Programming Notes for Using NVIDIA® CUDA™ Toolkit
This reference material is intended for users who want to use the computational resources of their NVIDIA GPU board for numeric processing when using the IMSL C Numerical Library. Users who do not have the NVIDIA GPU board can ignore this section.
Rationale and General Algorithm
NVIDIA® CUDA™ technology leverages the massively parallel processing power of NVIDIA GPUs. The NVIDIA CUDA Toolkit provides functions which can be used as building blocks for an application taking advantage of this technology. IMSL C Numerical Library has incorporated the use of some of these functions to improve the overall performance of the library.
No direct use or knowledge of the NVIDIA CUDA Toolkit is required to take advantage of these functions. The program or application is simply rebuilt using environment variables which link with the NVIDIA CUDA Toolkit libraries.
The strategy for using the NVIDIA GPU is given by the following algorithm:
If an NVIDIA-enabled version of an IMSL function is called and the maximum of vector or matrix dimensions are
greater than or equal to a threshold value,
then Copy the required vector and matrix data from the CPU to the GPU
Compute the result on the GPU
Copy the result from the GPU to the CPU
Else, use the IMSL equivalent version of the function that does not use the GPU.
Normally a code that calls an IMSL/NVIDIA code does not have to be aware of the copy steps or the threshold size. These are hidden from the user code. Users have the option of changing the threshold size. This is important because using the GPU may be slower than using a CPU version of the code until array sizes become sufficiently large. Thereafter the GPU version is typically faster and increasingly much faster as the problem size increases. The default threshold value is 32 but it may not be optimal. This default allows the functions to perform correctly without initial attention to this value.

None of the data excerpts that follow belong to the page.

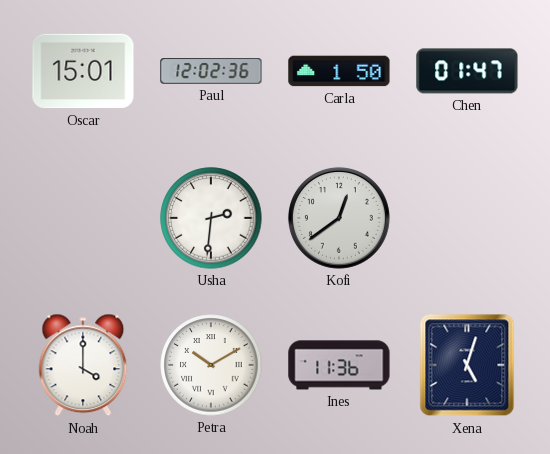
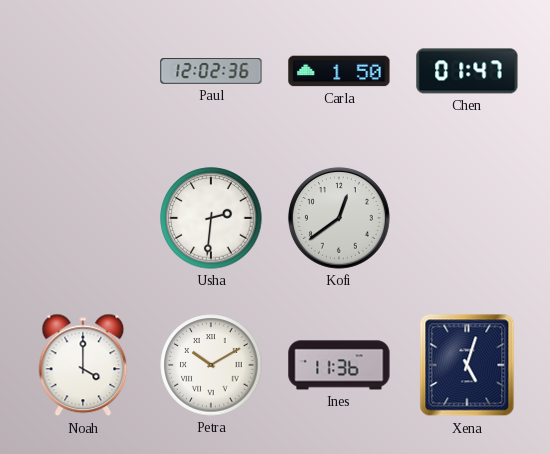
Oscar: 15:01 -> none
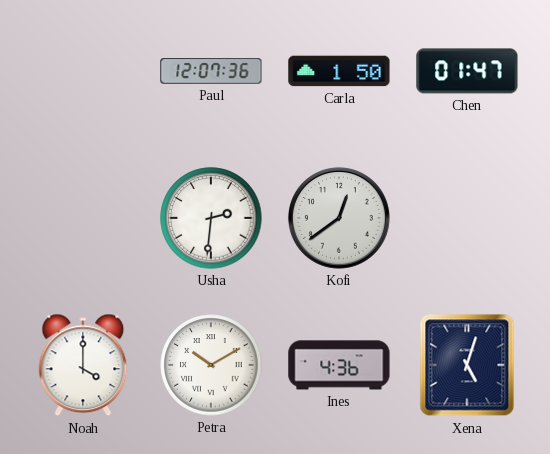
Paul: 12:02 -> 12:07
Ines: 11:36 -> 4:36
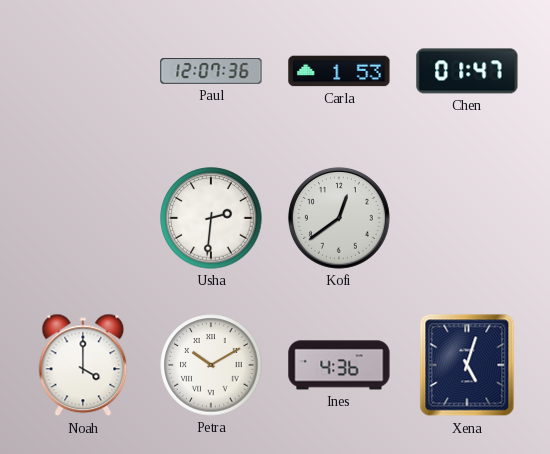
Carla: 1:50 -> 1:53
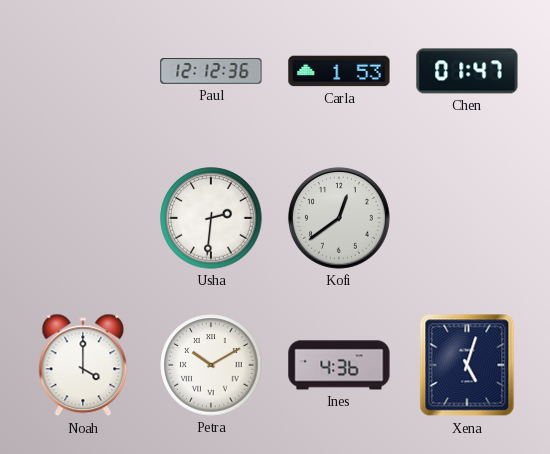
Paul: 12:07 -> 12:12
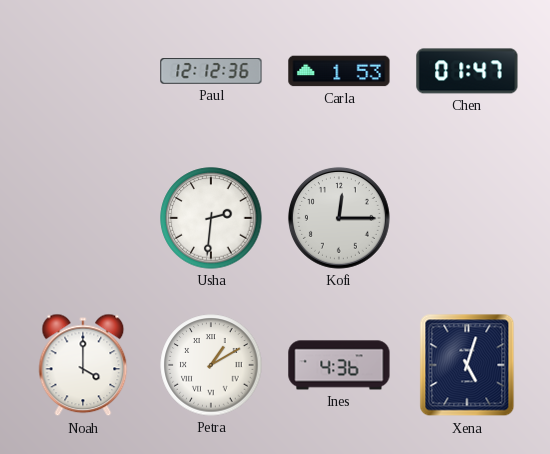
Kofi: 12:39 -> 12:15
Petra: 10:10 -> 1:10
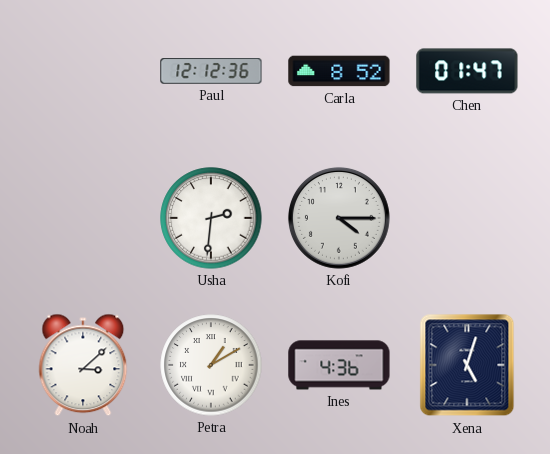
Carla: 1:53 -> 8:52
Kofi: 12:15 -> 4:15
Noah: 4:00 -> 3:08
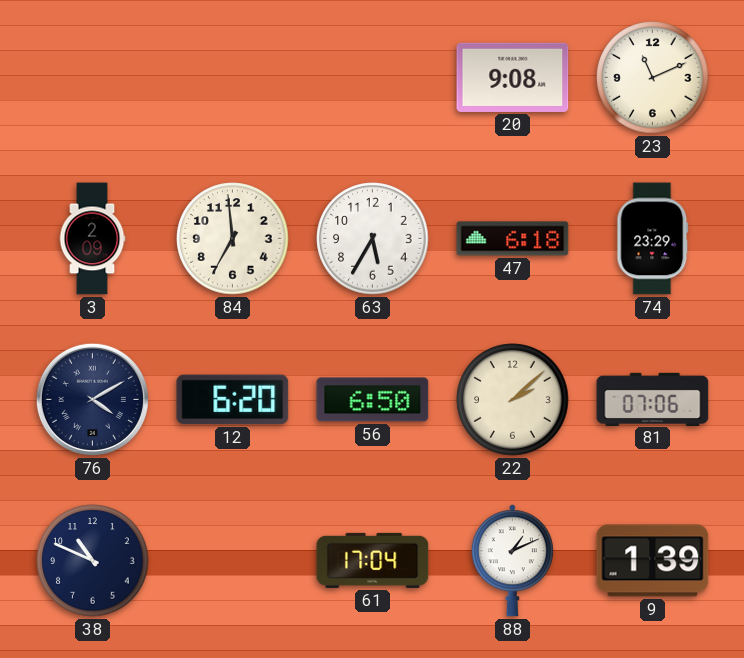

The user can change the threshold value for all or specific IMSL/NVIDIA functions by using the IMSL function
imsl_cuda_set. The threshold values can be obtained using the IMSL function
imsl_cuda_get.
The floating point results obtained using the CPU vs. the GPU will likely differ in units of the low order bits in each component. These differences come from non-equivalent strategies of floating point arithmetic and rounding modes that are implemented in the NVIDIA board. This can be an important detail when comparing results for purposes of benchmarking or code regression. Generally either result should be acceptable for numerical work.